Tony Blair’s deputy as prime minister when Britain joined the invasion of Iraq has said he believes the war was illegal, days after a long-awaited report excoriated Britain’s role in the conflict.
John Prescott, number two in the Labour government when Britain took part in the US-led invasion in 2003, made the remarks in a piece to be published in the Sunday Mirror newspaper.
On Wednesday, the Chilcot report returned a damning verdict on Britain’s role in the US-led war, finding it joined the conflict before all peaceful options had been exhausted and that judgement about Iraq’s capacities were “presented with a certainty that was not justified”.
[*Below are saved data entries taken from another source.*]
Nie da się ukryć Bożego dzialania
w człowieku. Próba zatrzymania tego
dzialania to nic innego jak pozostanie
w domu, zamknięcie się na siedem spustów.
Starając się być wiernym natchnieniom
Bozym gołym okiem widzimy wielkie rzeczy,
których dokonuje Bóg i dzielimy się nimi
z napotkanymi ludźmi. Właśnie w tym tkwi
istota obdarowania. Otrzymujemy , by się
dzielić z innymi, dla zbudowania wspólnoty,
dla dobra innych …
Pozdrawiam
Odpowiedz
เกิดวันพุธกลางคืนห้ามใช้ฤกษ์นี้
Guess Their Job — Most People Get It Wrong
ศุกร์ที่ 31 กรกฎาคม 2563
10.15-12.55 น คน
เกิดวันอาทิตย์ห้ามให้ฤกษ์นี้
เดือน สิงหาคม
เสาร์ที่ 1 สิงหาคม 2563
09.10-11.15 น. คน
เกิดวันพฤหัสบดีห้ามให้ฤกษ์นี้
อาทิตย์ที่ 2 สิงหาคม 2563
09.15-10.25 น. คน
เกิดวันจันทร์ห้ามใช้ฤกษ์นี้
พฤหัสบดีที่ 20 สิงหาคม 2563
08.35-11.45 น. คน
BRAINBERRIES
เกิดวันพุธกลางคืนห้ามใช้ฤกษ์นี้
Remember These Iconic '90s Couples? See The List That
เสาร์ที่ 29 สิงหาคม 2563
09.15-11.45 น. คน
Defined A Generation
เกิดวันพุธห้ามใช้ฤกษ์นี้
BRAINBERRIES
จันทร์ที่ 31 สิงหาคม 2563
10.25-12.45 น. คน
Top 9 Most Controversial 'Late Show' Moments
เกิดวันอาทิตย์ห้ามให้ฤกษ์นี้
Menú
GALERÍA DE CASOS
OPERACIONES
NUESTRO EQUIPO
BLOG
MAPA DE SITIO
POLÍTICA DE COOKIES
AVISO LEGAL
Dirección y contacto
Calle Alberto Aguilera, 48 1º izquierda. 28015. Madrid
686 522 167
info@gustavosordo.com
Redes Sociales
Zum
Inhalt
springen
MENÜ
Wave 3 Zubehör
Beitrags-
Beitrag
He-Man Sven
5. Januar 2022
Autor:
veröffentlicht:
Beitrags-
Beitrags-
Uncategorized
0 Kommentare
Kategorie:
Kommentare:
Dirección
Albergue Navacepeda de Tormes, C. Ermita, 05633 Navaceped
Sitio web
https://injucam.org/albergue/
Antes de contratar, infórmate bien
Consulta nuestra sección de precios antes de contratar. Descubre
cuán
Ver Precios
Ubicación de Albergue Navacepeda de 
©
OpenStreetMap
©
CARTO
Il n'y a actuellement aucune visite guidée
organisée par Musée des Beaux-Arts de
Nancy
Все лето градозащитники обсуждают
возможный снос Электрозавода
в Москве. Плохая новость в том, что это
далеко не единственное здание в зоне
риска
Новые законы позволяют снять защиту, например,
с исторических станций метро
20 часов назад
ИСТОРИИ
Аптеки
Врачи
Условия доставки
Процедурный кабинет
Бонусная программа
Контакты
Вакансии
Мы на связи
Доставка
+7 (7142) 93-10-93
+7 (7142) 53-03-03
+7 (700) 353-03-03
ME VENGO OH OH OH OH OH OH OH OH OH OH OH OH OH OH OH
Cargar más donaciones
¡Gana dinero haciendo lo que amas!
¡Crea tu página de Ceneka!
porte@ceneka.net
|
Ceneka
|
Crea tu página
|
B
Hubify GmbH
It also disclosed Blair had written to then US president George W. Bush that “I will be with you, whatever” eight months before the invasion.
Prescott, now a member of the House of Lords, wrote: “I will live with the decision of going to war and its catastrophic consequences for the rest of my life.
“In 2004, the UN secretary-general Kofi Annan said that as regime change was the prime aim of the Iraq war, it was illegal.
“With great sadness and anger, I now believe him to be right.”
Blair this week voiced “sorrow, regret and apology” over mistakes made in the conflict.
But he insisted the war was right and the world was safer without toppled Iraqi dictator Saddam Hussein.
Current Labour leader Jeremy Corbyn has apologised on behalf of the party for what he called “the disastrous decision” to go to war.
Some 150,000 Iraqi people were killed in the six years after British and American troops invaded, plunging the country into chaos and creating fertile ground for jihadist groups like the Islamic State.
A total of 179 British troops also died.